Frauenchor Pro musica in der Aukirche

Frauenchor Pro musica in der Aukirche : Eine Kostprobe während des Wochenendseminars

Aus Uedem am Niederrhein stammt der Frauenchor Pro musica. Da sein Dirigent Manfred Hendricks mit Monschau gut vertraut ist, schlug er ein Probenwochenende im Eifelstädtchen vor, das sich mit der geplanten Mitwirkung des Chores beim sonntäglichen Pontifikalamt im Wallfahrtsort Banneux in Ostbelgien gut verbinden ließ.

Mehr oder weniger spontan kam dann noch die Idee dazu, dass der Chor sein Können doch für eine knappe Stunde auch in der Monschauer Aukirche zum Besten geben könnte. Bürgermeisterin Margareta Ritter fand die Idee ebenfalls gut und übernahm gleich die Schirmherrschaft für ein kleines, aber feines Konzert am Samstagnachmittag. Sie ließ es sich auch nicht nehmen, die Gäste vom Niederrhein höchstpersönlich zu begrüßen. Und die – freilich nicht allzu zahlreichen, aber sehr beeindruckten – Zuhörer ließen sich von dem dann folgenden brillanten Potpourri aus geistlichen und weltlichen Liedern und Chorstücken – in geradezu meisterhafter, dazu noch vollständig auswendiger Darbietung – hinreißen und verzaubern.

Dirigent Manfred Hendricks fand auch noch einen roten Faden für das spontane Programm, das er auf seine eigenen Eindrücke vom Städtchen und vom Monschauer Land bezog. Besonders kostbar dabei sein solistisches Orgel-Zwischenspiel (in eigener Improvisation), das das Instrument der Aukirche wieder einmal in einer beachtlichen konzertanten Kompetenz erklingen und in dieser Hinsicht Weiteres erhoffen ließ.

Der Chor Pro musica selbst ist ein „weltlicher“ Chor; dennoch brachte er auch die geistlichen Stücke des Programms, etwa von Mendelssohn Bartholdy und Durante oder auch Proben aus der Gregorianik ohne Fehl und Tadel zu Gehör. Die musikalische Stringenz und Überzeugungskraft des Vortrags wurde bei jedem einzelnen Stück neu zum Ereignis; dabei war es dann gar nicht mehr die Frage, ob es sich um geistliches oder weltliches handelte. Auch „Ohrwürmer“ wie die „Moskauer Nächte“ (die Hendricks kurzerhand zu „Monschauer Nächten“ umdeutete) ließen so die Nachbarschaft zum besinnlichen, auf Weihnachten und die Krippe vorausdeutenden Marienlied vom „Dornwald“ nicht zum Problem werden.
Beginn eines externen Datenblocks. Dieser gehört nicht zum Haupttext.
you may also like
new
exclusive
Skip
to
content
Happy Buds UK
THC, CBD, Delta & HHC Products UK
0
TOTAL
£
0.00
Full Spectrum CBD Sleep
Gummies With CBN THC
Auffallend war die Genauigkeit des Dirigats und die Aufmerksamkeit und Wendigkeit der Sängerinnen auch bei rhythmisch diffizilen Stellen. All dies wohlgemerkt ohne jeden Blick auf Vorlagen. Dass es sich bei Pro musica um einen Laienchor handelte, musste man sich dabei immer wieder erst noch bewusst machen. Bemerkenswert auch, dass Manfred Hendricks die Stücke eigens für seinen Chor arrangiert oder neu gesetzt hatte.

Insgesamt war so die Bekanntschaft mit Chor und Dirigent für alle Konzertbesucher eine reine Freude und lässt auf ein Wiedersehen hoffen.